§ **DATA EXCERPTS**
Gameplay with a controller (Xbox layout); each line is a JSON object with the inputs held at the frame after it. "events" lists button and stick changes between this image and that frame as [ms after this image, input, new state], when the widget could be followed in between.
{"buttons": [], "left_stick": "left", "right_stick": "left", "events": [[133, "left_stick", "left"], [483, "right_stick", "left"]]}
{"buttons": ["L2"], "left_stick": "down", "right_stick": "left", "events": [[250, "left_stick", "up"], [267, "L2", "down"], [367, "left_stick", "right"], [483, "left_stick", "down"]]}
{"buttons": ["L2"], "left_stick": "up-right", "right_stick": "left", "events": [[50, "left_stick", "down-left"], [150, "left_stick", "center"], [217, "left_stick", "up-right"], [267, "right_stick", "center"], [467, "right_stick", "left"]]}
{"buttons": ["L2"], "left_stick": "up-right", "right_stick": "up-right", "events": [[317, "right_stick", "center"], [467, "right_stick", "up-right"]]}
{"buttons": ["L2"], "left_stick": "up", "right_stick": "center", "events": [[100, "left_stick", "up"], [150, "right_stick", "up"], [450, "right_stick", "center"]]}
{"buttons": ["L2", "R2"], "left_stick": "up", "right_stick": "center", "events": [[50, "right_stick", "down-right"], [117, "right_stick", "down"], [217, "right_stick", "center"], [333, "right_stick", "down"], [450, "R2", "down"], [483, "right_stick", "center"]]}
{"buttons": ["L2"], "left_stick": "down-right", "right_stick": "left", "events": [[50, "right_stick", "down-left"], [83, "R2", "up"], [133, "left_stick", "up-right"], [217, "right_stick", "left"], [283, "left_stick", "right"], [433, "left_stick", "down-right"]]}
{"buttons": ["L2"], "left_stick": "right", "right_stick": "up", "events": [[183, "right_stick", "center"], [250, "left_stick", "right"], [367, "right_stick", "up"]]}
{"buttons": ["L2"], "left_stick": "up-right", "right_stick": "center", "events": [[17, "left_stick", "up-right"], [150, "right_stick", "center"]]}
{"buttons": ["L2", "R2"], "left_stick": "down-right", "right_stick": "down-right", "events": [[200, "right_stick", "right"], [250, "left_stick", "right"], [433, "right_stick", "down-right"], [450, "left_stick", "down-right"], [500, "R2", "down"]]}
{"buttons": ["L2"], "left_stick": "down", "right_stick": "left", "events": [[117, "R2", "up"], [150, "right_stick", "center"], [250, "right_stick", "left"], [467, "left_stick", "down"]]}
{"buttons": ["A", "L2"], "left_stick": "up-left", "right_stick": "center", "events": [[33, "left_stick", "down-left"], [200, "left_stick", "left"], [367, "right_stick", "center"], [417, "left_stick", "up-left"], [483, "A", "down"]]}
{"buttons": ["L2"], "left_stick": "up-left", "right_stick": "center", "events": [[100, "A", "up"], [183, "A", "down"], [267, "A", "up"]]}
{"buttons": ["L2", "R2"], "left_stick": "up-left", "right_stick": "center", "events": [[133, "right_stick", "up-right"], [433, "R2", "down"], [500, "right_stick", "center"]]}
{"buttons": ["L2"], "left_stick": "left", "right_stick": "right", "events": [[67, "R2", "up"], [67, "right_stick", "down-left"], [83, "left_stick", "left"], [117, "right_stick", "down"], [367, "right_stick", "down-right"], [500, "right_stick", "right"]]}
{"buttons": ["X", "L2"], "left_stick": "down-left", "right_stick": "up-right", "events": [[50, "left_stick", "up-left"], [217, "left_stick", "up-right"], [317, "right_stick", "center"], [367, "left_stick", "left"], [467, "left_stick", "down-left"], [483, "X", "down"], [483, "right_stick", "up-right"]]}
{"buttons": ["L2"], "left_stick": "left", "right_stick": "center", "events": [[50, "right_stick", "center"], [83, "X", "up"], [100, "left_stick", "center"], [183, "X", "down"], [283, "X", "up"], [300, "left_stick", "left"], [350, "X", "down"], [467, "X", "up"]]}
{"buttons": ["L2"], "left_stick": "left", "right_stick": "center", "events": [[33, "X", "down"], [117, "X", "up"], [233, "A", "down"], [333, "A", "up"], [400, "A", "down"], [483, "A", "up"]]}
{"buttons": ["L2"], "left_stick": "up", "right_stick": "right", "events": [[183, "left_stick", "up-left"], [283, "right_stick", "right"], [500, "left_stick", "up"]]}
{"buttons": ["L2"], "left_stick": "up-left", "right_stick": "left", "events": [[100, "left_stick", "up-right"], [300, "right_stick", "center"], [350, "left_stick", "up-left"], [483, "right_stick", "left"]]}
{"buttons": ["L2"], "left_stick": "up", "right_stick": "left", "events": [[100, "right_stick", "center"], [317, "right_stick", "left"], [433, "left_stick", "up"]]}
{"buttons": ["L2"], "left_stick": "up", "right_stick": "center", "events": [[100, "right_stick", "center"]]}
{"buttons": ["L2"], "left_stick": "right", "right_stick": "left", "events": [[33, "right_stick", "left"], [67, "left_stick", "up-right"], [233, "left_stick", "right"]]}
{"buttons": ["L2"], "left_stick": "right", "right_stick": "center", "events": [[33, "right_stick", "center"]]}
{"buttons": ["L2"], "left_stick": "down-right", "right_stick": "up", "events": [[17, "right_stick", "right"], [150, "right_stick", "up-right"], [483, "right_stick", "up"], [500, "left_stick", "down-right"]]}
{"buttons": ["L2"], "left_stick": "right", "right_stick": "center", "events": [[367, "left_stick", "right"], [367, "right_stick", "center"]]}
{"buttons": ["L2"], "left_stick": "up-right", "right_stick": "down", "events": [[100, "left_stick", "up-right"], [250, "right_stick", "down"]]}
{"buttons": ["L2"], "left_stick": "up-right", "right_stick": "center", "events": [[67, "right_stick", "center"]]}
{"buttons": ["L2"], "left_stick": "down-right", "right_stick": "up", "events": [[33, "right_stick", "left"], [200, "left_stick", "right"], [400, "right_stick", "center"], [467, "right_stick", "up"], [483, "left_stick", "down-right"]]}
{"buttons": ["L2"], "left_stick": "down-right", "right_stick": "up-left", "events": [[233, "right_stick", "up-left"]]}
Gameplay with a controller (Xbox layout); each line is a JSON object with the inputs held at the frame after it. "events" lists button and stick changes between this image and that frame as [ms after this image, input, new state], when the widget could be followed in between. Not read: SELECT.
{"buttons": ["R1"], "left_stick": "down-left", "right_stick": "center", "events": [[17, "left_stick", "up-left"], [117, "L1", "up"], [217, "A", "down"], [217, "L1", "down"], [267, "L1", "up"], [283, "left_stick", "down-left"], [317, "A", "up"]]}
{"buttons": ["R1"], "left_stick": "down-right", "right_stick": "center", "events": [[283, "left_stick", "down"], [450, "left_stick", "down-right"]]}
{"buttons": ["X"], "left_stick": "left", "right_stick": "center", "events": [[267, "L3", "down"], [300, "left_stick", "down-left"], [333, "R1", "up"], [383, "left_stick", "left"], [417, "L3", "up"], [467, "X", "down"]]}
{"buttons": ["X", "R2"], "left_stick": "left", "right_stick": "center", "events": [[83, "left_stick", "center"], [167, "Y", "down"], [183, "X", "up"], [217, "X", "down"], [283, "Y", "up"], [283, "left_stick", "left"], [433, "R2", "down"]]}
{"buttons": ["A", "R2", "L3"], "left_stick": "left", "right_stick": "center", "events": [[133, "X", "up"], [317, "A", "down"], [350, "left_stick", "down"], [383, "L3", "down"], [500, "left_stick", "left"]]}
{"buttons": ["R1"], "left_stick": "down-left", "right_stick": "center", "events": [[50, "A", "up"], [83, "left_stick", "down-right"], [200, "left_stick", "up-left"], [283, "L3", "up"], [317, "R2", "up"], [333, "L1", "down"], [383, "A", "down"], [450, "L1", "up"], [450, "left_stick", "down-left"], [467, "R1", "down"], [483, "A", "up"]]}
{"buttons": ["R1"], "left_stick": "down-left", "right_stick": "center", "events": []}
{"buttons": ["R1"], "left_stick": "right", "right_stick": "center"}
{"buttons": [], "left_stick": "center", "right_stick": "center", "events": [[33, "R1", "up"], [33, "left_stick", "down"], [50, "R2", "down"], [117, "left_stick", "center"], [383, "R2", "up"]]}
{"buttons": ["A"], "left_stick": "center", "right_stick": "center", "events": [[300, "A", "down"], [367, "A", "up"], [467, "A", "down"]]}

§ **EXERCISE DIRECTIONS**
Across the entries, how many lines contain the word "with"? State that number and nothing else.

§ **WRITTEN ANSWER**
2